B. The items set forth in subsection A, paragraph 8, subdivision (a), items (i), (ii), (iii) and (iv) of this section do not include any firearms or devices that are registered in the national firearms registry and transfer records of the United States treasury department or any firearm that has been classified as a curio or relic by the United States treasury department.

Emphasis mine.

In short, so long as one complies with the National Firearms Act of 1934 (the NFA) and other relevant Federal laws NFA items, including suppressors, are not restricted or otherwise regulated by the state of Arizona. Simple.

If one doesn’t comply with the NFA and other relevant Federal law relating to NFA weapons, then one is in violation of both Federal law and state law and in for a world of hurt. The ATF does not like it when people break the NFA, and penalties can include a felony conviction, 10 years in jail, and a $250,000 fine. Not fun.

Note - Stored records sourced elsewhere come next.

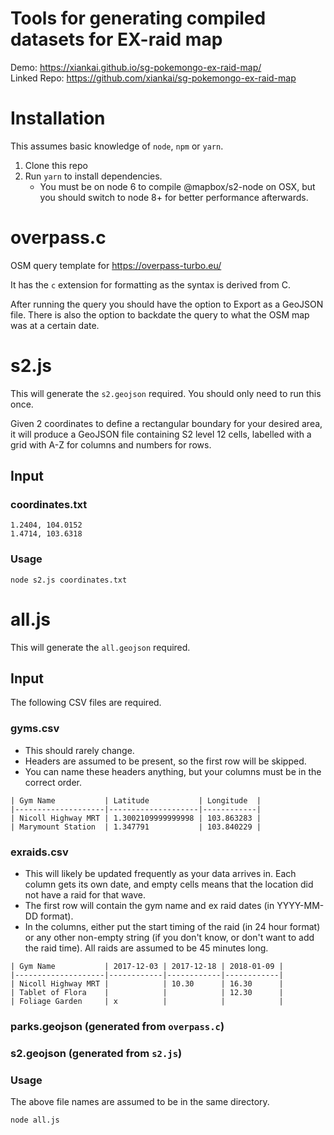 # Tools for generating compiled datasets for EX-raid map
Demo: https://xiankai.github.io/sg-pokemongo-ex-raid-map/  
Linked Repo: https://github.com/xiankai/sg-pokemongo-ex-raid-map

# Installation
This assumes basic knowledge of `node`, `npm` or `yarn`.

1. Clone this repo
2. Run `yarn` to install dependencies. 
    - You must be on node 6 to compile @mapbox/s2-node on OSX, but you should switch to node 8+ for better performance afterwards.

# overpass.c
OSM query template for https://overpass-turbo.eu/

It has the `c` extension for formatting as the syntax is derived from C.

After running the query you should have the option to Export as a GeoJSON file. There is also the option to backdate the query to what the OSM map was at a certain date.

# s2.js
This will generate the `s2.geojson` required. You should only need to run this once.

Given 2 coordinates to define a rectangular boundary for your desired area, it will produce a GeoJSON file containing S2 level 12 cells, labelled with a grid with A-Z for columns and numbers for rows.

## Input

### coordinates.txt
```
1.2404, 104.0152
1.4714, 103.6318
```

### Usage
`node s2.js coordinates.txt`

# all.js
This will generate the `all.geojson` required.

## Input
The following CSV files are required. 

### gyms.csv
- This should rarely change.
- Headers are assumed to be present, so the first row will be skipped. 
- You can name these headers anything, but your columns must be in the correct order.
```
| Gym Name           | Latitude           | Longitude  |
|--------------------|--------------------|------------|
| Nicoll Highway MRT | 1.3002109999999998 | 103.863283 |
| Marymount Station  | 1.347791           | 103.840229 |
```

### exraids.csv
- This will likely be updated frequently as your data arrives in. Each column gets its own date, and empty cells means that the location did not have a raid for that wave. 
- The first row will contain the gym name and ex raid dates (in YYYY-MM-DD format).
- In the columns, either put the start timing of the raid (in 24 hour format) or any other non-empty string (if you don't know, or don't want to add the raid time). All raids are assumed to be 45 minutes long.
```
| Gym Name           | 2017-12-03 | 2017-12-18 | 2018-01-09 |
|--------------------|------------|------------|------------|
| Nicoll Highway MRT |            | 10.30      | 16.30      |
| Tablet of Flora    |            |            | 12.30      |
| Foliage Garden     | x          |            |            |
```

### parks.geojson (generated from `overpass.c`)

### s2.geojson (generated from `s2.js`)

### Usage
The above file names are assumed to be in the same directory.

`node all.js`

When I got my suppressor a few years ago, my ATF Form 4 was processed and approved in about a month. Fees (not including the purchase price of the suppressor itself) were about $250 — the $200 NFA tax, about $10 for fingerprints, and the remainder as a tip to my dealer (who walked me through the process in detail, answered my numerous questions, and made sure I didn’t screw up). All in all, not bad.